IBM did not, however, set out to build a computer that would be able to beat humans at their own game. The idea behind Watson is creating a computer that is able to make sense of seemingly unconnected pieces of data.
Need for problem solving
This is part of the company’s approach to analytics where the need to solve problems is tantamount. Radford explains that instead of simply looking at basic sets of data, analytical systems are built to incorporate information from a variety of sources.
This comes from an understanding that the future is not one where computer systems sit isolated and only work with data that is explicitly formatted for them. In the future, computer systems will have to be interconnected, instrumented and intelligent.
Interconnected refers to the fact that many systems will be working with each other on a number of levels, from point-of-sale systems to video surveillance systems to social network services. Instrumented refers to the number of low-level systems that are continuously feeding information into the greater information system.
These instruments may be monitoring power consumption at a manufacturing plant, the number of people entering a retail outlet or even the stock level in a vending machine.
In an isolated system the sheer volume of information that these instruments might deliver could overwhelm the ability of the system to translate that data into usable information. However, in an intelligent system all the different pieces of information are treated in context, and the system itself is able to determine the impact that one system has on all the others, creating a greater understanding of the interconnectivity of different business processes.

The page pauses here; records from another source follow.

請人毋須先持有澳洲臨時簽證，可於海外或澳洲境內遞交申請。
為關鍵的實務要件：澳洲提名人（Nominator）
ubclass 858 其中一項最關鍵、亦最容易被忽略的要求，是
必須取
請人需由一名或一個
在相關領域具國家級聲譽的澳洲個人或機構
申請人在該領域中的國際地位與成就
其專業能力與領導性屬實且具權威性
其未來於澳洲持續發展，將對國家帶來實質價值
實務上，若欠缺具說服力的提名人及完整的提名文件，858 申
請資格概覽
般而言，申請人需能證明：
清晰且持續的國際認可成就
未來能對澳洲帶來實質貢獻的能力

The final, and probably most important, element of next-generation business analytics systems is the intelligence of the system. These systems do not simply have to take a fixed set of data and output a single answer; they have to be able to provide answers to questions that haven’t even been asked yet.
‘Sources of information’
For this, the systems have to be open enough to accept new sources of information without an army of programmers descending on the system to rewrite it from scratch. He points out that the aim of this new way of processing information is vital in the age of information overload.
With all the new information it is simply impossible for humans to process everything that is created and as a result we need to create computer systems that are able to gather all the relevant information and filter it so that we can then access only the information that we need at that point in time.

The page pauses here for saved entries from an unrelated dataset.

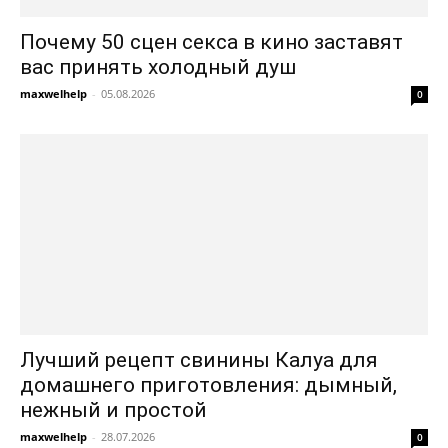
Почему 50 сцен секса в кино заставят
вас принять холодный душ
maxwelhelp
-
05.08.2026
0
Лучший рецепт свинины Калуа для
домашнего приготовления: дымный,
нежный и простой
maxwelhelp
-
28.07.2026
0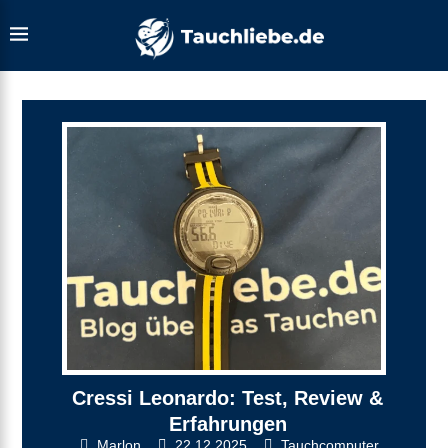
Cressi Leonardo: Test, Review &
Erfahrungen
Marlon
22.12.2025
Tauchcomputer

By properly using this kind of technology it should be possible to tackle problems that may have seemed impossible in the past. He explains that there is a considerable amount of wasted expenditure in all organisations, but it has been very difficult to identify what expenditure has been vital and which has been excess.
By applying business analytics to the problem it will be easier to identify areas within an organisation – be it private or public — that could benefit from a closer investigation.